Start of Given entries
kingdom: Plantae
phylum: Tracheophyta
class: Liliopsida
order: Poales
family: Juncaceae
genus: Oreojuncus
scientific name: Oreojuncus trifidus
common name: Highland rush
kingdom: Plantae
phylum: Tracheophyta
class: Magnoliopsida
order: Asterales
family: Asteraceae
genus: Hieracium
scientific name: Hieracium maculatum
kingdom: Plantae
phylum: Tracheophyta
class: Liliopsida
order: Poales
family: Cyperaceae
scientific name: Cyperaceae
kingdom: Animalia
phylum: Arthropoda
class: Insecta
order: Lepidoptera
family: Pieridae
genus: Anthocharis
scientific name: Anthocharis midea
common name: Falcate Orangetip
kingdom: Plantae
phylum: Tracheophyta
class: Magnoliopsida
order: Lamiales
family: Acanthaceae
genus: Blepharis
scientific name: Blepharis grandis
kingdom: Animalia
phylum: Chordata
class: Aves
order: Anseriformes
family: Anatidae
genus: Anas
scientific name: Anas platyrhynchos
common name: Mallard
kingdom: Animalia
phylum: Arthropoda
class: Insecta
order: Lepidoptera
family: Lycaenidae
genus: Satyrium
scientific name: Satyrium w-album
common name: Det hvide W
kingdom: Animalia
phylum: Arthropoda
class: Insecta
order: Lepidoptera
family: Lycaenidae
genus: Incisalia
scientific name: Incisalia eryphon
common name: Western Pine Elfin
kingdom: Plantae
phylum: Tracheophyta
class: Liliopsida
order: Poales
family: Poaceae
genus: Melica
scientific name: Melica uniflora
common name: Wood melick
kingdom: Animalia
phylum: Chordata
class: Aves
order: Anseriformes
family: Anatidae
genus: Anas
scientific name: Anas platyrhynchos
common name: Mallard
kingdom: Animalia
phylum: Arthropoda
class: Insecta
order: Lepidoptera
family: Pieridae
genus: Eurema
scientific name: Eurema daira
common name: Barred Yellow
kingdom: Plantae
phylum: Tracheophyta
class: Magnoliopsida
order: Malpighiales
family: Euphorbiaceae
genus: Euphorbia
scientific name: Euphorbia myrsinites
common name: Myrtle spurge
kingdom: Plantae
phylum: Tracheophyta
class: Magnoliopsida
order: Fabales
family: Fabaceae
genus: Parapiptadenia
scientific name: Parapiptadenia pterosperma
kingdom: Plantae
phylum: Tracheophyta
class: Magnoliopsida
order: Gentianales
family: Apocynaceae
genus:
End of Given entries
[Given request]: Rewrite the items from the line holding "genus: Eurema" through the end of the items, both included, with "common name" replaced by "vernacular name" and everything else unchanged.

[The answer]:
genus: Eurema
scientific name: Eurema daira
vernacular name: Barred Yellow
kingdom: Plantae
phylum: Tracheophyta
class: Magnoliopsida
order: Malpighiales
family: Euphorbiaceae
genus: Euphorbia
scientific name: Euphorbia myrsinites
vernacular name: Myrtle spurge
kingdom: Plantae
phylum: Tracheophyta
class: Magnoliopsida
order: Fabales
family: Fabaceae
genus: Parapiptadenia
scientific name: Parapiptadenia pterosperma
kingdom: Plantae
phylum: Tracheophyta
class: Magnoliopsida
order: Gentianales
family: Apocynaceae
genus:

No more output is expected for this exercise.